▶ Activity
Say how many of the lines below include the word "fractalNoise". Only the number should be given.

▶ Exercise input

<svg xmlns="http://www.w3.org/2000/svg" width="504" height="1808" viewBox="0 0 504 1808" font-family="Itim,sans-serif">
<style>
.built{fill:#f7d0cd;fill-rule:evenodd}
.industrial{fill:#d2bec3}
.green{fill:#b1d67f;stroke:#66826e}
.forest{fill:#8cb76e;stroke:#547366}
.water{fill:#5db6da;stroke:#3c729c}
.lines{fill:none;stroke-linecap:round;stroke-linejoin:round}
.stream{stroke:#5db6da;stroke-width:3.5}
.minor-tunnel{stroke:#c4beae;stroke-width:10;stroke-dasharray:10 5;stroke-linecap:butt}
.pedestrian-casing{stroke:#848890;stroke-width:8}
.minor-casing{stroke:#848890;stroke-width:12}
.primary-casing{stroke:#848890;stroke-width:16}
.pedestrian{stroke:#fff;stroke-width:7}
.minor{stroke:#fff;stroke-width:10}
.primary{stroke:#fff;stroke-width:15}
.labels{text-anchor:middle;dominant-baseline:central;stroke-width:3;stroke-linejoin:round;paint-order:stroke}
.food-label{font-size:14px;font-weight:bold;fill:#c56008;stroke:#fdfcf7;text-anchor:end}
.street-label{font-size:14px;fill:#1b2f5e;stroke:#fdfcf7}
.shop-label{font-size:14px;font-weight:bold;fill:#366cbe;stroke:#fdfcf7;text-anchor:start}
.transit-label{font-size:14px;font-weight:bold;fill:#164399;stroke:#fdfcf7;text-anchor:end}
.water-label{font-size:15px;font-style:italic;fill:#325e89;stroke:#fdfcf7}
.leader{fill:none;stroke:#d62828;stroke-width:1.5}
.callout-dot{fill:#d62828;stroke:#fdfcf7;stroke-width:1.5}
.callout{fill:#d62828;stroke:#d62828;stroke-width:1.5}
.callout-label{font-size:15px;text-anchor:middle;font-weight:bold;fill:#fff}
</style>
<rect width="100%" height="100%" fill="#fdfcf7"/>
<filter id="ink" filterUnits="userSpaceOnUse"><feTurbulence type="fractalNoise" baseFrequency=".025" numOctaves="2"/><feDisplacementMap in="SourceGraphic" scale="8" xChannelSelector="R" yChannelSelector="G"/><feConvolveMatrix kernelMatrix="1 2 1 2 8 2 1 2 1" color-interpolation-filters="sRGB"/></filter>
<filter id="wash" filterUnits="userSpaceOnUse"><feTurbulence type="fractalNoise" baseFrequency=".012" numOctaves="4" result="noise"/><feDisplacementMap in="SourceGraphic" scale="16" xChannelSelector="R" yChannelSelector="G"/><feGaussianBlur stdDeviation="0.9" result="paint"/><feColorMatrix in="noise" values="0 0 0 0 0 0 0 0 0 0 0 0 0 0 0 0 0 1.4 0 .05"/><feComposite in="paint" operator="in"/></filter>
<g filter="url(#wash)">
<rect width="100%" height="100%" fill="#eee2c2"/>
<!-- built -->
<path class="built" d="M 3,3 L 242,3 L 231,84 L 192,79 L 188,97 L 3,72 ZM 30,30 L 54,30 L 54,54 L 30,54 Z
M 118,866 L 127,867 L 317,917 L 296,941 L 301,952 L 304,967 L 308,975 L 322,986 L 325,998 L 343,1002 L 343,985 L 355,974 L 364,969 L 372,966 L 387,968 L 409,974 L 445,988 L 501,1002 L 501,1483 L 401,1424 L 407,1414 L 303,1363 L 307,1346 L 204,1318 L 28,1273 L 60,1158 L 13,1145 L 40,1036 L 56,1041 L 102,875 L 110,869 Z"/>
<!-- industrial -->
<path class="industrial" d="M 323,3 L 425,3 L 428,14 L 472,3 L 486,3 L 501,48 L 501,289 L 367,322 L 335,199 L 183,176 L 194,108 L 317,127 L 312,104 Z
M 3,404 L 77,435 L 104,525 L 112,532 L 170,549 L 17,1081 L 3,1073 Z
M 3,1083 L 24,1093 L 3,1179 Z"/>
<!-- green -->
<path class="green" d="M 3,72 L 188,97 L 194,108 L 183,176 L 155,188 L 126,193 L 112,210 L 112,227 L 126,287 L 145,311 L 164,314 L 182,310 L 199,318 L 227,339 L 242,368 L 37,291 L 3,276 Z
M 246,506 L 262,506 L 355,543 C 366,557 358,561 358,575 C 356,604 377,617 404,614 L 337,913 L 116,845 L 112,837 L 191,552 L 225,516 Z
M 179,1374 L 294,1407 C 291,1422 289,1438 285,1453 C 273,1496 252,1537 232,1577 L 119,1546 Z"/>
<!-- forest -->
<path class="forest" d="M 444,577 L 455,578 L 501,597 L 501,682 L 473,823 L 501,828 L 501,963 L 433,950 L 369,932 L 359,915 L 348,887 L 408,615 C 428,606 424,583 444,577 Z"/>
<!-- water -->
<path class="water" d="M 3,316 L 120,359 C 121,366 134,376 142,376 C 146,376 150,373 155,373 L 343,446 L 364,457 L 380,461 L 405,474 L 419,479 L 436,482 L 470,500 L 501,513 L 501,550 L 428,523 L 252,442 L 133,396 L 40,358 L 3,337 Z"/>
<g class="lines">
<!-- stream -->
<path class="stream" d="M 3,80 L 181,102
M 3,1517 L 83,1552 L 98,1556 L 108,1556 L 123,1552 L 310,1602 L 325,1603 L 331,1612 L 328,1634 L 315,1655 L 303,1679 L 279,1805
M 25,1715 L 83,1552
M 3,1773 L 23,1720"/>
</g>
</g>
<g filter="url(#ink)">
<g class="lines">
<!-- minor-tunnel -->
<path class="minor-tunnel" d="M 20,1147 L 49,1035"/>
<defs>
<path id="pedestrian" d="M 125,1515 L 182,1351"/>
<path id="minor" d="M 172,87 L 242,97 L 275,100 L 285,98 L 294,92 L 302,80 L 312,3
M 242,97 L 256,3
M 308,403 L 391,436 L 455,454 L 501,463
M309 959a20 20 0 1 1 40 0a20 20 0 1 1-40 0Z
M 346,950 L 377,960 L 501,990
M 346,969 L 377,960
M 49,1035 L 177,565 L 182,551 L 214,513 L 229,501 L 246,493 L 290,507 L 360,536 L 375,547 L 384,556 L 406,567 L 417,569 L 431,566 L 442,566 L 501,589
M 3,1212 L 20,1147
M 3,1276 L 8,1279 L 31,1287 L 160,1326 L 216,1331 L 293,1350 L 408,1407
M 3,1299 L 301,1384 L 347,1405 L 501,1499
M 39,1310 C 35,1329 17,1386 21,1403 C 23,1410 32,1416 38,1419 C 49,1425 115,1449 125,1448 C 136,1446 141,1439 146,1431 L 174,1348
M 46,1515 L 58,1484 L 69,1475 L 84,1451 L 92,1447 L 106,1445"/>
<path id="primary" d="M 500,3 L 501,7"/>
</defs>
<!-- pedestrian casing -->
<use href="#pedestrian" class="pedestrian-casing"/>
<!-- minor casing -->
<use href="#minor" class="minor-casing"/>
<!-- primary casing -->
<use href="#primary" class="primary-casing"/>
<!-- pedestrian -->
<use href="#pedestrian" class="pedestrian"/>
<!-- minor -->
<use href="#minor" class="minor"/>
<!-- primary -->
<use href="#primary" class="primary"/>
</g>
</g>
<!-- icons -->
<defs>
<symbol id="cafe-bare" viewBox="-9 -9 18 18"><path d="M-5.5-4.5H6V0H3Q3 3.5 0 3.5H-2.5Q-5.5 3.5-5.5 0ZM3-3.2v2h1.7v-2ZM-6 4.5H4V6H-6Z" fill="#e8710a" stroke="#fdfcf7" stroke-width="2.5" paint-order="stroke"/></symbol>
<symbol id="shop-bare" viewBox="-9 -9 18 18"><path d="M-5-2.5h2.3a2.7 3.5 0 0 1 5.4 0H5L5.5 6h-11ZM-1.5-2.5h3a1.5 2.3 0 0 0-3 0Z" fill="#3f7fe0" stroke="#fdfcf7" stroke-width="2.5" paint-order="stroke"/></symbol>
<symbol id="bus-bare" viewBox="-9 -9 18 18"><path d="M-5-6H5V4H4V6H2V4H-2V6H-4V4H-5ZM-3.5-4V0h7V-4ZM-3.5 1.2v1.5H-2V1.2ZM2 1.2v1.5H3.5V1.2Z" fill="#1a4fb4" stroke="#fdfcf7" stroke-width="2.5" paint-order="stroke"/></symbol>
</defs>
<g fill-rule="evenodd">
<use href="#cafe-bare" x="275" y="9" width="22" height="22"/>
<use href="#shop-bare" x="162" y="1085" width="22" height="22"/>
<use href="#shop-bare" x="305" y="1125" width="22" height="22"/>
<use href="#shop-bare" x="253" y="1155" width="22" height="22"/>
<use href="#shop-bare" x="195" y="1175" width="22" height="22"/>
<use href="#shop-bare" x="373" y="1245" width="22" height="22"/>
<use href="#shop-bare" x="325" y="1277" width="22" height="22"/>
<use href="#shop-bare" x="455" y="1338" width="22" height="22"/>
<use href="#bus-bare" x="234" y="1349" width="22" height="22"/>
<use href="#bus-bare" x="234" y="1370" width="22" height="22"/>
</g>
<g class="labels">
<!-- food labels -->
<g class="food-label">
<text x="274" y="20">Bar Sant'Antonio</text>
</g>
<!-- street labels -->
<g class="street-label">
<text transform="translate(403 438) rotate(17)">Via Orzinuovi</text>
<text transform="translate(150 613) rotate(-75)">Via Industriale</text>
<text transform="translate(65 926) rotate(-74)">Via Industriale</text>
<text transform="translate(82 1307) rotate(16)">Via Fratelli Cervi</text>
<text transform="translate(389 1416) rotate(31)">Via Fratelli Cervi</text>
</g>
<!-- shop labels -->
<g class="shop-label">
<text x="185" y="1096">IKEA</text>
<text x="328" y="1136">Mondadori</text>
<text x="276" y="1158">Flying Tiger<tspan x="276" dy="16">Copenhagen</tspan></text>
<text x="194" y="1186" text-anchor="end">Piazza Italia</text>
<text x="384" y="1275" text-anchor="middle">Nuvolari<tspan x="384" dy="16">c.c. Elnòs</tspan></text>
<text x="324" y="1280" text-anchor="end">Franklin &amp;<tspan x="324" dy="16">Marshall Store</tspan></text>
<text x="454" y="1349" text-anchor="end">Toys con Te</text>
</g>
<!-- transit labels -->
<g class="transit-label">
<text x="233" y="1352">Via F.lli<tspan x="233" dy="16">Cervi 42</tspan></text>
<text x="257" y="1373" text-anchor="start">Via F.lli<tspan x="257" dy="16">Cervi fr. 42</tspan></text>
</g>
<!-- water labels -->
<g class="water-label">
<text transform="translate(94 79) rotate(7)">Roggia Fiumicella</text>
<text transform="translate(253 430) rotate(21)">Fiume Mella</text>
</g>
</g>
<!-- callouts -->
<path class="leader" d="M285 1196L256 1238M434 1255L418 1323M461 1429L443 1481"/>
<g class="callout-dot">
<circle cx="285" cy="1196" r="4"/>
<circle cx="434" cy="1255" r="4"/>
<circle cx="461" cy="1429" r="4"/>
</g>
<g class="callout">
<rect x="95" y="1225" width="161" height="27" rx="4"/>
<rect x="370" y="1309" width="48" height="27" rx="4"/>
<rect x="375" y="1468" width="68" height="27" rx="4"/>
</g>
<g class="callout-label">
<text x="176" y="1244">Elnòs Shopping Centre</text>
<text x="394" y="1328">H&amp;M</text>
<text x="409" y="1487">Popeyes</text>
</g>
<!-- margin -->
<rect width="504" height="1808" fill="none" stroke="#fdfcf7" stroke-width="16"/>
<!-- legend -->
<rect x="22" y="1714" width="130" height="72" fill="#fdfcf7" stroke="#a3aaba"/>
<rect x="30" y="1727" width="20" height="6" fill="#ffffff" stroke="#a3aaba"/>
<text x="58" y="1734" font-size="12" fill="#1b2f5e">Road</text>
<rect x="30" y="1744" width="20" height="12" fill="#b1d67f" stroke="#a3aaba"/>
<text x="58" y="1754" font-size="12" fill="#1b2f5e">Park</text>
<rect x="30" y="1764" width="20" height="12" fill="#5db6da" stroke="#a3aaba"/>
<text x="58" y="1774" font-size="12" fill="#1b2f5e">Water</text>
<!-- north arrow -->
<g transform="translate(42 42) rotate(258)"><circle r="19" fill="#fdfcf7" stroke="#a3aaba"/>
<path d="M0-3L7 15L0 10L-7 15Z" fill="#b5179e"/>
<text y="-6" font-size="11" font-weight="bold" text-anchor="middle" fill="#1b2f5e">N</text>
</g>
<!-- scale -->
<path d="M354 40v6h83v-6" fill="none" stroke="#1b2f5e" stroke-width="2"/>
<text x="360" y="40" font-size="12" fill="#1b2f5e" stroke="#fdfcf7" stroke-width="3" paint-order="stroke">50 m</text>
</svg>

▶ Written answer
2